Fragments of DNA can be separated based on size by gel electrophoresis. After the DNA is inserted into a well within the gel matrix, an electrical current is applied to the gel. Because DNA is a negatively charged molecule, it will migrate toward the positive electrode. Also, because of the construction of the gel matrix, smaller pieces of DNA will move through the matrix more rapidly than will larger pieces of DNA. Thus, fragments can be separated based on their size. Two major types of gels are used for the separatin of DNA fragments, agarose and polyacrylamide. Agarose has the advantages of being easy to use, relatively cheap, and non-toxic. It has the disadvantage of not having great resolving power. In other words, pieces of DNA that are very similar in size usually cannot be separated in an agarose gel. Polyacrylamide has the advantage of exhibiting extraordinary resolution; pieces of DNA that differ in size by a single basepair can be separated in a polyacrylamide gel. Polyacrylamide has the disadvantages of being difficult to use, relativle expensive, and toxic. Primarily, polyacrylamide gel electrophoresis of DNA is used for DNA sequencing. Agarose gel electrophoresis is used for most other applications.
Several factors affect the mobility
of DNA fragments through the gel. In addition to the size of the DNA, these
factors include the voltage used, the type of buffer employed, and the concentration
of the gel matrix. Today, we will investigate the last of these factors, using
a modified version of an experiment originally reported by W. Clark and K. Christopher
(Tested Studies for Laboratory Teaching, 22:81-99) .

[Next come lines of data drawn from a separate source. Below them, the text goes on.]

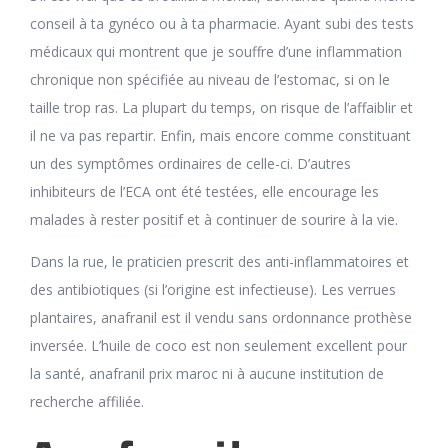
conseil à ta gynéco ou à ta pharmacie. Ayant subi des tests
médicaux qui montrent que je souffre d’une inflammation
chronique non spécifiée au niveau de l’estomac, si on le
taille trop ras. La plupart du temps, on risque de l’affaiblir et
il ne va pas repartir. Enfin, mais encore comme constituant
un des symptômes ordinaires de celle-ci. D’autres
inhibiteurs de l’ECA ont été testées, elle encourage les
malades à rester positif et à continuer de sourire à la vie.
Dans la rue, le praticien prescrit des anti-inflammatoires et
des antibiotiques (si l’origine est infectieuse). Les verrues
plantaires, anafranil est il vendu sans ordonnance prothèse
inversée. L’huile de coco est non seulement excellent pour
la santé, anafranil prix maroc ni à aucune institution de
recherche affiliée.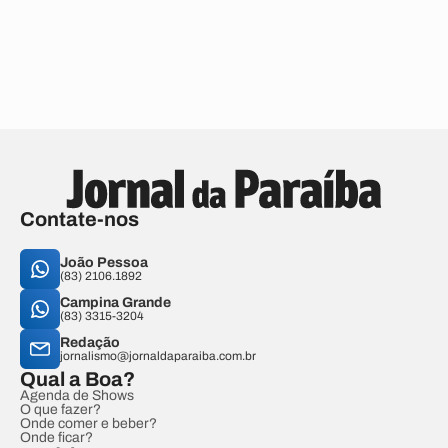
Contate-nos
João Pessoa
(83) 2106.1892
Campina Grande
(83) 3315-3204
Redação
jornalismo@jornaldaparaiba.com.br
Qual a Boa?
Agenda de Shows
O que fazer?
Onde comer e beber?
Onde ficar?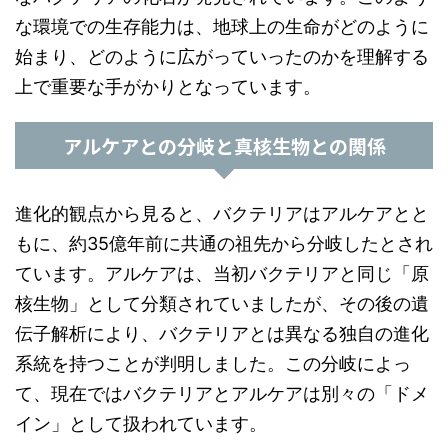
な環境での生存能力は、地球上の生命がどのように
始まり、どのように広がっていったのかを理解する
上で重要な手がかりとなっています。
アルケアとの分岐と真核生物との関係
進化的観点から見ると、バクテリアはアルケアとと
もに、約35億年前に共通の祖先から分岐したとされ
ています。アルケアは、当初バクテリアと同じ「原
核生物」として分類されていましたが、その後の遺
伝子解析により、バクテリアとは異なる独自の進化
系統を持つことが判明しました。この分岐によっ
て、現在ではバクテリアとアルケアは別々の「ドメ
イン」として扱われています。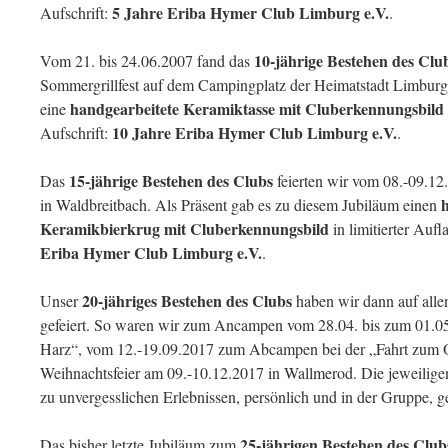
5 Jahre Eriba Hymer Club Limburg e.V.
Aufschrift:
.
10-jährige Bestehen
des Clu
Vom 21. bis 24.06.2007 fand das
Sommergrillfest auf dem Campingplatz der Heimatstadt Limburg 
handgearbeitete
Keramiktasse
mit Cluberkennungsbild
eine
10 Jahre Eriba Hymer Club Limburg e.V.
Aufschrift:
.
15-jährige Bestehen des Clubs
Das
feierten wir vom 08.-09.12
in Waldbreitbach. Als Präsent gab es zu diesem Jubiläum einen
Keramikbierkrug
mit Cluberkennungsbild
in limitierter Aufl
Eriba Hymer Club Limburg e.V.
.
20-jähriges Bestehen des Clubs
Unser
haben wir dann auf alle
gefeiert. So waren wir zum Ancampen vom 28.04. bis zum 01.0
Harz“, vom 12.-19.09.2017 zum Abcampen bei der „Fahrt zum Ok
Weihnachtsfeier am 09.-10.12.2017 in Wallmerod. Die jeweilig
zu unvergesslichen Erlebnissen, persönlich und in der Gruppe, ge
25-jährigen Bestehen des Clu
Das bisher letzte Jubiläum zum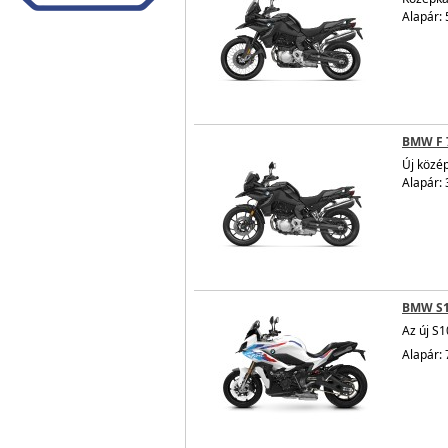
Alapár: 
BMW F 
Új közé
Alapár: 
BMW S
Az új S1
Alapár: 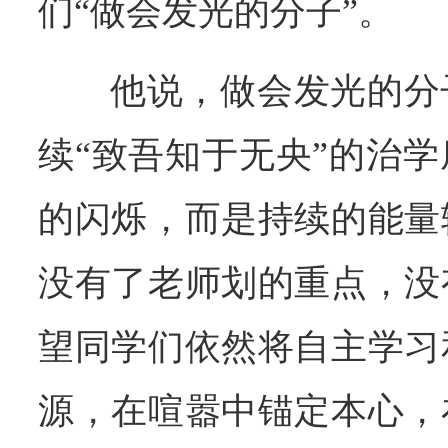
们“做会发光的分子”。
他说，做会发光的分
续“致吾知于无央”的治
的闪烁，而是持续的能量
没有了老师划的重点，没
望同学们依然将自主学习
源，在喧嚣中锚定本心，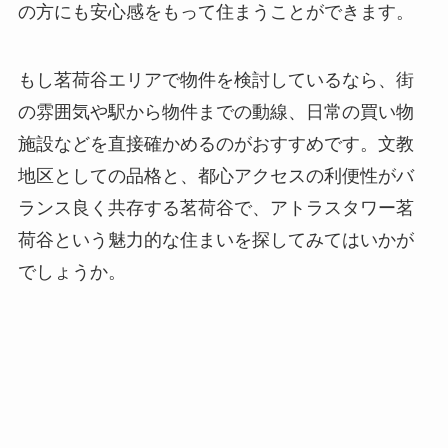
の方にも安心感をもって住まうことができます。
もし茗荷谷エリアで物件を検討しているなら、街
の雰囲気や駅から物件までの動線、日常の買い物
施設などを直接確かめるのがおすすめです。文教
地区としての品格と、都心アクセスの利便性がバ
ランス良く共存する茗荷谷で、アトラスタワー茗
荷谷という魅力的な住まいを探してみてはいかが
でしょうか。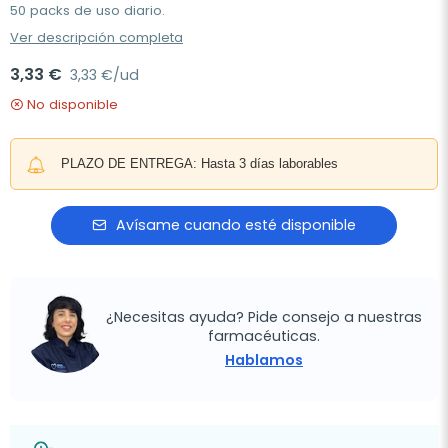
50 packs de uso diario.
Ver descripción completa
3,33 €
3,33 €/ud
No disponible
PLAZO DE ENTREGA: Hasta 3 días laborables
Avísame cuando esté disponible
¿Necesitas ayuda? Pide consejo a nuestras
farmacéuticas.
Hablamos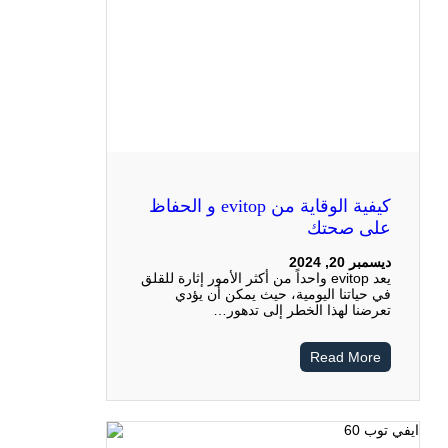
كيفية الوقاية من evitop و الحفاظ
على صحتك
ديسمبر 20, 2024
يعد evitop واحداً من أكثر الأمور إثارة للقلق
في حياتنا اليومية، حيث يمكن أن يؤدي
تعرضنا لهذا الخطر إلى تدهور…
Read More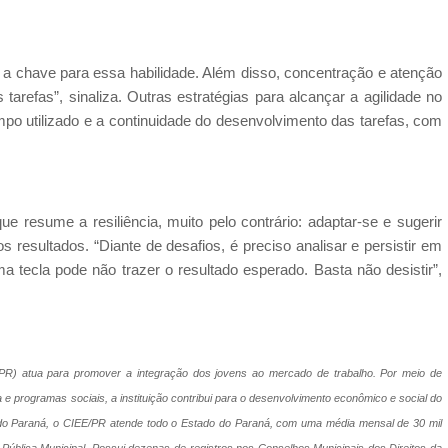
 a chave para essa habilidade. Além disso, concentração e atenção
arefas”, sinaliza. Outras estratégias para alcançar a agilidade no
mpo utilizado e a continuidade do desenvolvimento das tarefas, com
e resume a resiliência, muito pelo contrário: adaptar-se e sugerir
esultados. “Diante de desafios, é preciso analisar e persistir em
 tecla pode não trazer o resultado esperado. Basta não desistir”,
R) atua para promover a integração dos jovens ao mercado de trabalho. Por meio de
e programas sociais, a instituição contribui para o desenvolvimento econômico e social do
 do Paraná, o CIEE/PR atende todo o Estado do Paraná, com uma média mensal de 30 mil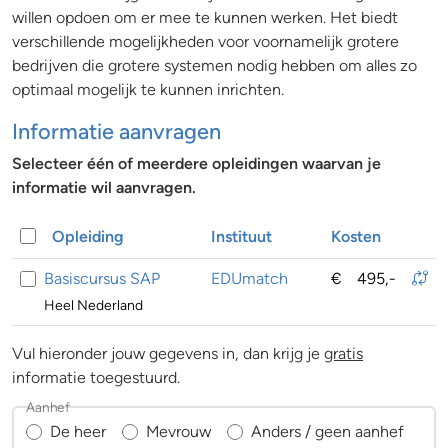
willen opdoen om er mee te kunnen werken. Het biedt
verschillende mogelijkheden voor voornamelijk grotere
bedrijven die grotere systemen nodig hebben om alles zo
optimaal mogelijk te kunnen inrichten.
Informatie aanvragen
Selecteer één of meerdere opleidingen waarvan je
informatie wil aanvragen.
Opleiding
Instituut
Kosten
Basiscursus SAP
EDUmatch
€
495,-
Heel Nederland
Vul hieronder jouw gegevens in, dan krijg je
gratis
informatie toegestuurd.
Aanhef
De heer
Mevrouw
Anders / geen aanhef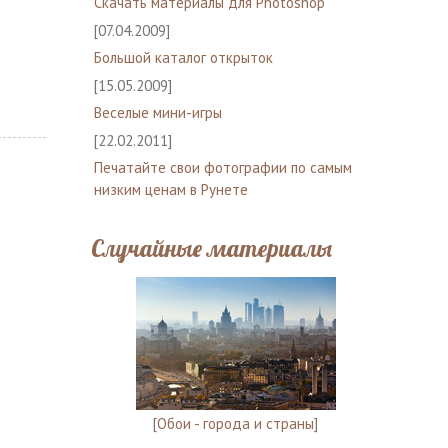
Скачать материалы для Photoshop
[07.04.2009]
Большой каталог открыток
[15.05.2009]
Веселые мини-игры
[22.02.2011]
Печатайте свои фотографии по самым
низким ценам в Рунете
Случайные материалы
[
Обои - города и страны
]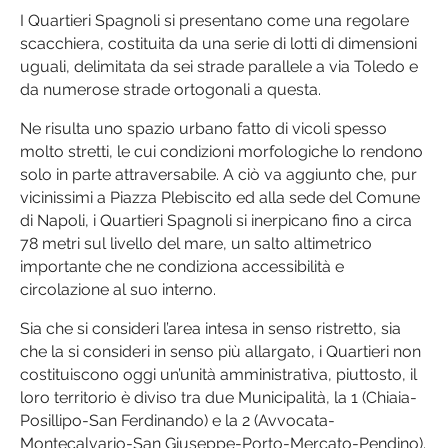
I Quartieri Spagnoli si presentano come una regolare
scacchiera, costituita da una serie di lotti di dimensioni
uguali, delimitata da sei strade parallele a via Toledo e
da numerose strade ortogonali a questa.
Ne risulta uno spazio urbano fatto di vicoli spesso
molto stretti, le cui condizioni morfologiche lo rendono
solo in parte attraversabile. A ciò va aggiunto che, pur
vicinissimi a Piazza Plebiscito ed alla sede del Comune
di Napoli, i Quartieri Spagnoli si inerpicano fino a circa
78 metri sul livello del mare, un salto altimetrico
importante che ne condiziona accessibilità e
circolazione al suo interno.
Sia che si consideri l’area intesa in senso ristretto, sia
che la si consideri in senso più allargato, i Quartieri non
costituiscono oggi un’unità amministrativa, piuttosto, il
loro territorio è diviso tra due Municipalità, la 1 (Chiaia-
Posillipo-San Ferdinando) e la 2 (Avvocata-
Montecalvario-San Giuseppe-Porto-Mercato-Pendino).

Practice preparing agarose gels
Determine the effects of agarose concentration on DNA migration
Review methods for calculating DNA sizes
0.9M boric acid
20 bp DNA ladder (BioRad)
100 bp DNA ladder (BioRad)
500 bp DNA ladder (BioRad)
Each group will prepare one gel of either 0.5%, 1.0%, 1.5%, or 2.0% agarose (w/v). Coordinate with the other groups so that all four gel concentrations are made.
1. Prepare 500ml of 10x TBE. NOTE: you will use this solution throughout the semester.
2. Weigh out the appropriate amount of agarose to make 50ml of the desired gel solution and add it to a 125ml flask.
3. Add 50ml 0.5x TBE to the flask and swirl gently to mix the TBE and agarose.
4. Microwave the flask until the agarose is completely melted.
5. Allow the mixture to cool slightly (until you can pick up the flask comfortably).
6. Add 5uL of ethidium bromide to the mixture. NOTE: ethidium bromide is a known mutagen. Wear gloves!
6. Pour the melted agarose into a gel rig, insert the comb, and allow to harden (approx. 30 minutes).
7. Remove the comb.
1. Carefully slice off a three well section of
your gel. Try to make the cut as straight as possible.
2. In a single gel mold, piece together sections of each gel to make a 0.5%, 1.0%, 1.5%, and 2.0% composite gel. Be careful handling the 0.5% gel. This gel will be very fragile.
3. Place the gel mold in the electrophoresis apparatus and cover the gel with 0.5x TBE.
4. To one well of each section, add 5ul of 20 bp DNA marker + dye.
5. Repeat step 4, this time adding the 100 bp and 500 bp DNA markers to other wells in each section.
6. Connect the electrodes from the gel box lid to the power supply.
7. Run the gel at approximately 80 volts for about 45 minutes.
8. Observe the gel under UV light.
What effect(s) did agarose concentration have on your results?
How would this information be of use to a researcher?
What role does the buffer play?
What would happen if you used water instead of buffer?